Зри сыну твоему творимые досады!
Впервые для своей молю тебя отрады:
Когда ты мой отец, яви, что я твой сын.
Из мрака грозных туч, и проч.
Видя же, что в природе ничего не делается и Юпитер молчит, Ярб с яростью встает и говорит:
Но что, слова мои напрасно я теряю
И своего отца без пользы умоляю!
Когда ты не разишь, отцом тебя не чту,
И только тщетную в тебе я зрю мечту.
Я прочел эти стихи так слабо, так дрянно, что мне было стыдно смотреть на Ивана Афанасьича. Что же он? Обнял меня и говорит: «Прекрасно, бесподобно, точно так, как я прежде игрывал эту роль». Я спросил даже, не слабо ли я играю это место, не нужно ли его усилить; но он уверял, что надобно точно так играть. Во время представления пиесы Иван Афанасьич сидел на креслах, между двух первых кулис. Я, разумеется, играл это явление совсем не так, как читал Дмитревскому; публике оно очень понравилось, долго хлопали и кричали «браво». Когда я сошел со сцены и подошел к Дмитревскому, он обнял меня, превозносил похвалами, а на ухо шепнул мне: «Ты, сельма, бестия, плут, мосенник; ты знаесь за что». Долго он не мог простить мне этой шутки, и сколько я ни уверял его, что это случилось нечаянно, что это был сценический порыв, которого я в другой раз и повторить не сумею – старик грозил пальцем и начинал меня ругать». Этот рассказ очень поколебал Яковлева в доверенности к Дмитревскому. Потом он сильно подпил и, уходя, сказал: «Поеду к старику, только надуть себя не дам». Я забыл сказать, что в этот же вечер, еще до приезда Дмитревского, Яковлев сказал нам, что написал поэму в стихах. Шушерин лукаво улыбнулся и сказал, что очень бы желал ее послушать, и Яковлев вынул из кармана тетрадку и прочел несколько куплетов. Стихи были, или показались нам, очень хороши, и мы оба, изумленные такой неожиданностью, горячо их хвалили. Яковлев ударил себя кулаком в грудь (это был любимый его жест) и сказал, обращаясь к Шушерину: «Да, брат, это Этна, в которой много кипит огня. Завтра прочту свою поэму Гавриилу Романовичу Державину». Я после видел эту пиесу, напечатанную отдельно. Это была не поэма, а большая лирическая песнь духовно-нравственного содержания, написанная, по-тогдащнему весьма хорошими стихами, и, конечно, обличала новое дарование в этом замечательном и талантливом человеке. Поступок Шушерина меня огорчил. Из всех рассказов об Яковлеве должно было заключить, что в основании характера этого человека много лежало благородного и прекрасного. Оставшись наедине с Яковом Емельянычем, я упрекал его, но он отшучивался и отвечал мне, что «я еще молод и когда поживу с его на свете, то иначе буду смотреть на людей». Только Шушерин с этих пор сделался осторожнее и старался при мне ничего подобного не говорить.

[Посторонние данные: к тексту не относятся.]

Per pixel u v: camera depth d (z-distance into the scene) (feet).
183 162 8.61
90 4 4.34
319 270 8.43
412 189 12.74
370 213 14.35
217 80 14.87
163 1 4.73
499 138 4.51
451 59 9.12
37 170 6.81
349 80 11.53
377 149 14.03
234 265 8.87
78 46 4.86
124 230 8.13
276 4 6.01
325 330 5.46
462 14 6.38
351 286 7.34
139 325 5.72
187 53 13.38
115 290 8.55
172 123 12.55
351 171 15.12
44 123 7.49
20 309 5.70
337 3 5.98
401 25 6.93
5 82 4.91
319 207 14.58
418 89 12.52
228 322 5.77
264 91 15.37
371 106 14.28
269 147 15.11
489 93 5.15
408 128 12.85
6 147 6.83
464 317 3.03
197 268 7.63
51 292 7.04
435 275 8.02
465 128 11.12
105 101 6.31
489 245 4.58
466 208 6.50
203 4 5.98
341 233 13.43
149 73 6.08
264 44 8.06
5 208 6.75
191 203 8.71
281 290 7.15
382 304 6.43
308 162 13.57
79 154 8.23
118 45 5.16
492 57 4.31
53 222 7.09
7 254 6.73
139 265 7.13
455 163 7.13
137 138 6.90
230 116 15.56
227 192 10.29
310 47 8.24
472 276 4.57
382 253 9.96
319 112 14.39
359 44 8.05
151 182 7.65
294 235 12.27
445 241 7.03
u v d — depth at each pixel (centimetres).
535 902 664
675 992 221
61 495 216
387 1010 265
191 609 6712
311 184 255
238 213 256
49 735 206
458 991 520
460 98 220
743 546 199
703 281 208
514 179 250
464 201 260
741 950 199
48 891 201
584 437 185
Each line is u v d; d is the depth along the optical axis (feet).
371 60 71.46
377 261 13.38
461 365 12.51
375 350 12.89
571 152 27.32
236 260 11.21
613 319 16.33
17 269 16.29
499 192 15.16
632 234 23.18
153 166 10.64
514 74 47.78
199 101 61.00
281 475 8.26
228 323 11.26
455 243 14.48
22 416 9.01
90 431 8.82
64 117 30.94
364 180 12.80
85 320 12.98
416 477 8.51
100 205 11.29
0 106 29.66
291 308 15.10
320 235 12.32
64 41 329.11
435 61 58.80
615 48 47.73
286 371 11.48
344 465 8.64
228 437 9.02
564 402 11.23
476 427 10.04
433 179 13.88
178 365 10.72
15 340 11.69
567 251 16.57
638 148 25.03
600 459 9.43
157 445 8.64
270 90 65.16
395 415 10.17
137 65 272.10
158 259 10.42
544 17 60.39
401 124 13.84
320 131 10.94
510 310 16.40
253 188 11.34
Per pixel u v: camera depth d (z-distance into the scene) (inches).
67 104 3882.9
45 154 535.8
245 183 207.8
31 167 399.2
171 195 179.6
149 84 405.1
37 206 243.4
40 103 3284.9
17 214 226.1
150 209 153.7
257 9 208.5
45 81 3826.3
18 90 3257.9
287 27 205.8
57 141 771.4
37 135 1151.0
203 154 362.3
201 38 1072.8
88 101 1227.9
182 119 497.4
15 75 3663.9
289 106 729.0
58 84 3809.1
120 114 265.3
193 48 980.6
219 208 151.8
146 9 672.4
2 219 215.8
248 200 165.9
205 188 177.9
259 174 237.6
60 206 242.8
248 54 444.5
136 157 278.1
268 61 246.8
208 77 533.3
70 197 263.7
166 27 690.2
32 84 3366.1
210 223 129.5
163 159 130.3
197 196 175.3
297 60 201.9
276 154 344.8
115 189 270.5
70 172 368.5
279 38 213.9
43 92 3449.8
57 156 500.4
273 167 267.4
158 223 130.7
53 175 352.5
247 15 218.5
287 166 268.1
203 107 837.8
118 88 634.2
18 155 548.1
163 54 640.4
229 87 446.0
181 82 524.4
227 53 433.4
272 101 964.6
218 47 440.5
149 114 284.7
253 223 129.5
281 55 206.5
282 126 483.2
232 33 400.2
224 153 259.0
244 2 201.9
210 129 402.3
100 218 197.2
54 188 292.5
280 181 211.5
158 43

Гнедич переводил тогда «Илиаду». Он позвал Шушерина к себе, чтобы выслушать осьмую песнь, только что им конченную. Шушерин был так любезен, что сейчас вспомнил обо мне и выпросил позволение привесть меня с собою: до тех пор я не был лично знаком с Гнедичем. Он переводил «Илиаду», начав с седьмой песни, потому что считал перевод первых шести песен Кострова вполне удовлетворительным; переводил он ямбами с рифмами и дошел до половины десятой песни. Всем известно, что впоследствии, по совету С. С. Уварова, подкрепленному советом А. Н. Оленина, Гнедич уничтожил свой ямбический перевод и начал переводить «Илиаду» с первой песни гекзаметрами. Я помню, что тогда, не понимая дела, я очень сожалел об этой перемене. Мы пошли с Шушериным пешком, и он предупредил меня, что Гнедич будет читать с таким жаром и с такими жестами, что опасно сидеть близко к нему, особенно с кривого глаза, и заранее потешался уродливостию его декламации. Все это в Шушерине мне было досадно. Гнедич принял нас радушно и после нескольких слов о театре и о Семеновой, причем Шушерин не пропустил оказии сказать, вопреки своему убеждению, что она очень успевает под руководством Николая Ивановича, – принялся читать осьмую песнь «Илиады». Предсказания Шушерина сбылись. Гнедич, читая перед актером и перед неизвестным ему молодым человеком, которого он считал также чем-то вроде актера – дал себе полную волю. Тут я увидел, что не имел понятия о чтении Гнедича, хотя и слышал его один раз у А. С. Шишкова, где он читал седьмую песнь «Илиады» при довольно многочисленном собрании почтенных слушателей. Гнедич декламировал неистово, с движениями и жестами, в самом деле очень смешными. Я сидел прямо против него, Шушерин – сбоку, и я видел, как он забавлялся, что мешало мне восхищаться славными стихами Гнедича. Судьба захотела в этот раз вполне оправдать Шушерина: Гнедич в пылу декламации так махнул рукой, что задел за подсвечник, который вместе с свечой пролетел мимо головы Шушерина; он бросился поднять подсвечник; но Гнедич схватил его за руку, удержал на месте и, яростно смотря ему в лицо, дочитал, как Диомид, посадив возницей Нестора на свою колесницу, полетел против Гектора… Я поднял свечку, натурально переломившуюся, и поставил на другой стол. Вскоре пришла и моя очередь. Гнедич вдруг обратился ко мне, перекинулся через столик, за которым сидел, и, произнося стих:
Сего же злого пса стрела не улучает, – [103]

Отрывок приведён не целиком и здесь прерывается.